The full costs of completing construction work on the Snug Cove Wastewater Treatment Plant have been tallied, and the final total has landed higher than the original estimate.
Council heard last week it will now cost $1,838,442 to perform upgrades to the plant (WWTP), up nearly $200,000 from the budgeted amount for 2022 of $1,640,000.
“Some elements of the project had rapidly escalating costs,” said director of engineering Patrick Graham during the June 13 meeting, explaining why today’s number is higher than the original estimate. He says these included quickly changing quotes, issues securing contractors and materials, and the overall length of the project.
“Initially the escalation was substantially more and we’ve made some efforts to bring that down, including taking some of the work on - such as upfront earth work and rock wall construction - with BIM as general contractor, and also procuring some of the key equipment directly,” added Graham.
The increased costs, totalling $198,442 exactly, will be covered using the same payment breakdown council approved for the project earlier this year: 44 per cent from Snug Cove sewer users, and 56 per cent from residents outside the local service area (LSA), since the WWTP upgrades were determined to be of island-wide significance.
For Snug Cove sewer users to cover their additional $87,314 bill, chief financial officer Kristen Watson says the new parcel tax established for their LSA this year will likely run for the next eight years now, instead of seven. This would be made official in a future bylaw change. The rest of Bowen will pay the other $111,128.
The prior estimate for each group was $921,323 for island-wide owners and $718,677 for the Snug Cove LSA. The new total puts the island-wide share over the million mark at $1,032,451, and the Snug Cove LSA share at $805,991.
Municipality will tackle storm sewer project
But despite the increased WWTP costs, savings were found elsewhere to avoid increasing the overall budget. The Bowen Island Trunk Road storm sewer repair capital project is reducing its costs by $200,000 by deciding to avoid putting the job out for tender, and instead having the municipality (BIM) perform the work themselves.

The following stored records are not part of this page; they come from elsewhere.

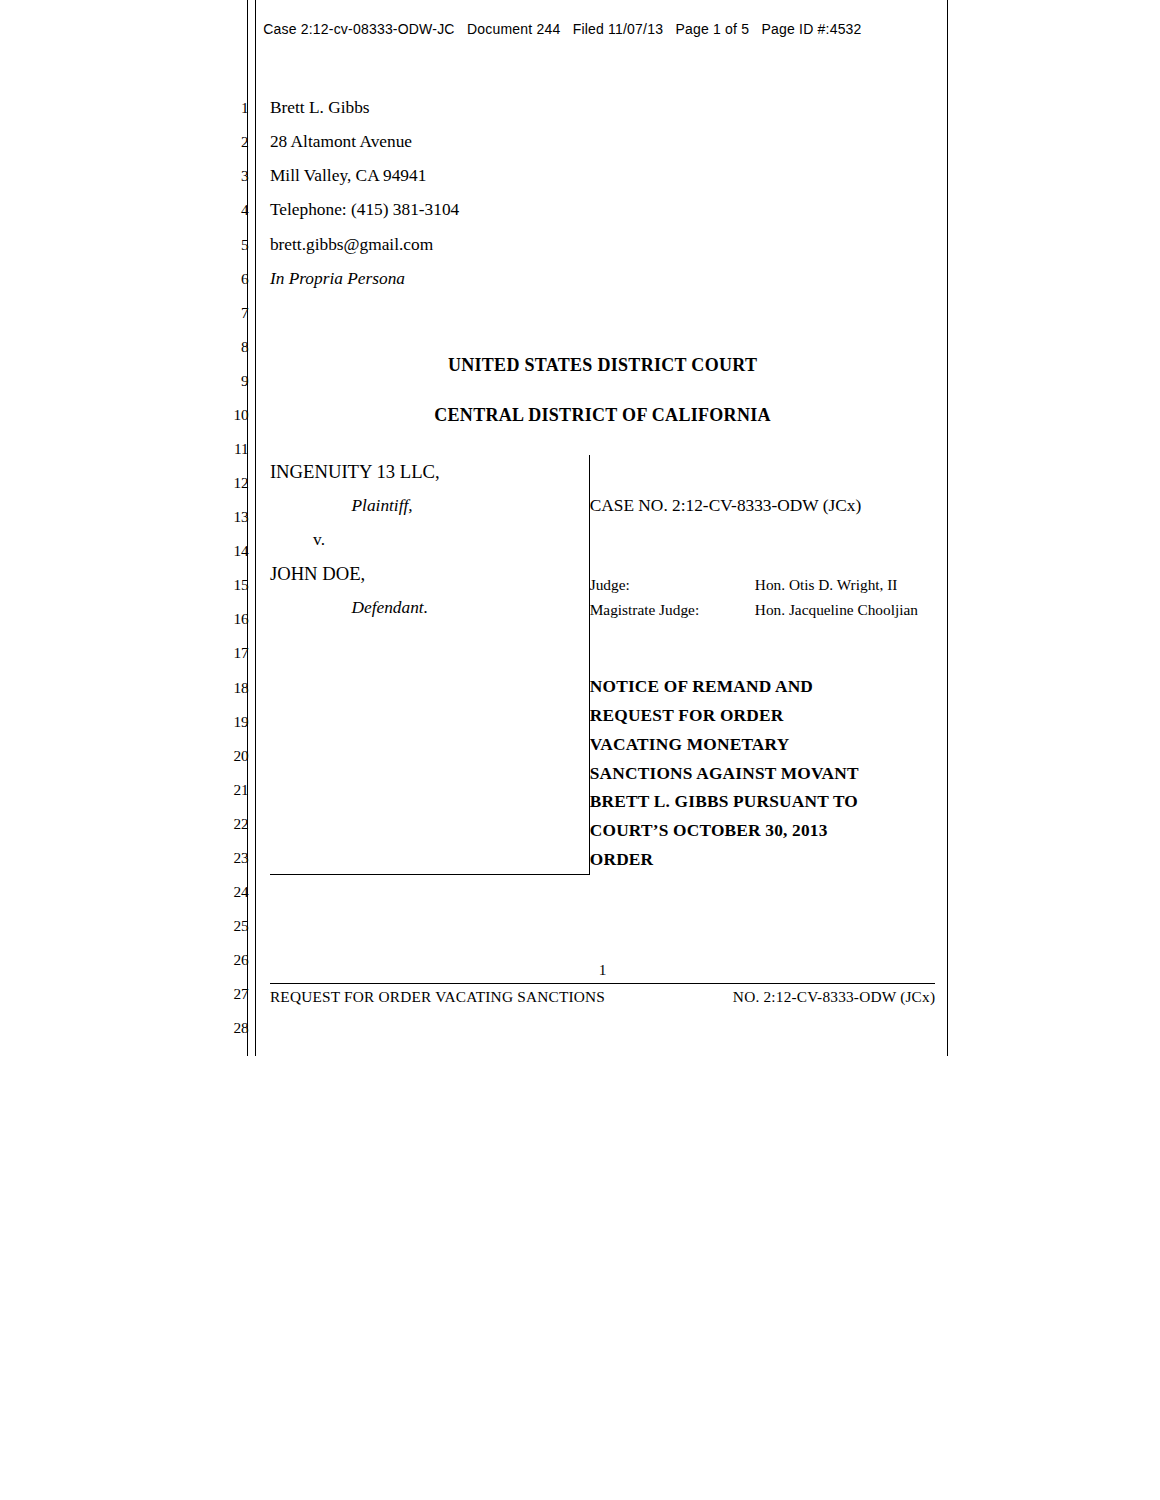Case 2:12-cv-08333-ODW-JC Document 244 Filed 11/07/13 Page 1 of 5 Page ID #:4532
1
2
3
4
5
6
7
8
9
10
11
12
13
14
15
16
17
18
19
20
21
22
23
24
25
26
27
28
Brett L. Gibbs
28 Altamont Avenue
Mill Valley, CA 94941
Telephone: (415) 381-3104
brett.gibbs@gmail.com
In Propria Persona
UNITED STATES DISTRICT COURT
CENTRAL DISTRICT OF CALIFORNIA
| INGENUITY 13 LLC, Plaintiff, v. JOHN DOE, Defendant. | CASE NO. 2:12-CV-8333-ODW (JCx) Judge: Hon. Otis D. Wright, II Magistrate Judge: Hon. Jacqueline Chooljian NOTICE OF REMAND AND REQUEST FOR ORDER VACATING MONETARY SANCTIONS AGAINST MOVANT BRETT L. GIBBS PURSUANT TO COURT’S OCTOBER 30, 2013 ORDER |
1
REQUEST FOR ORDER VACATING SANCTIONS NO. 2:12-CV-8333-ODW (JCx)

“There is a real willingness and a real excitement about this direction. And it is a very good capacity building opportunity,” said Graham of the decision to have BIM take on the task, though he did acknowledge this may have an impact on other projects the municipal crew would normally be working on.
The storm sewer project became more urgent last week when a sinkhole was discovered under the road, forcing the closure of much of the westbound curb lane until repairs can begin in July.
“I like the idea of BIM staff being more involved in the project as it goes along,” said Coun. Sue Ellen Fast of the municipality handling the storm sewer job. “I think that’s better for the long run in terms of understanding the system and being able to answer questions or problems as they come up.”
Chandos, the construction company performing the WWTP upgrades, estimates their work will be completed sometime in December. The long-awaited hookups to the system likely won’t take place until the new year though.
“I don’t think it will be a Christmas present – maybe a late Christmas present – because we have to complete the Phase 1 upgrades and then assess where we’re at,” says Graham, predicting a Spring connection date for those properties currently waiting on the WWTP.
Council voted in favour of five different motions to proceed with the new costs: including approving a contract with Chandos worth $1,224,316 plus GST, an additional $143,067 plus GST to Urban Systems for design work, and approval of the additional $198,442 for the project.
All councillors (minus Coun. Rob Wynen who was absent) voted for each motion except for Coun. Alison Morse, who voted against every motion related to increasing upgrade costs. Morse did join council in voting for Snug Cove users to pay the adjusted amount based on the 56/44 per cent island-wide/LSA split.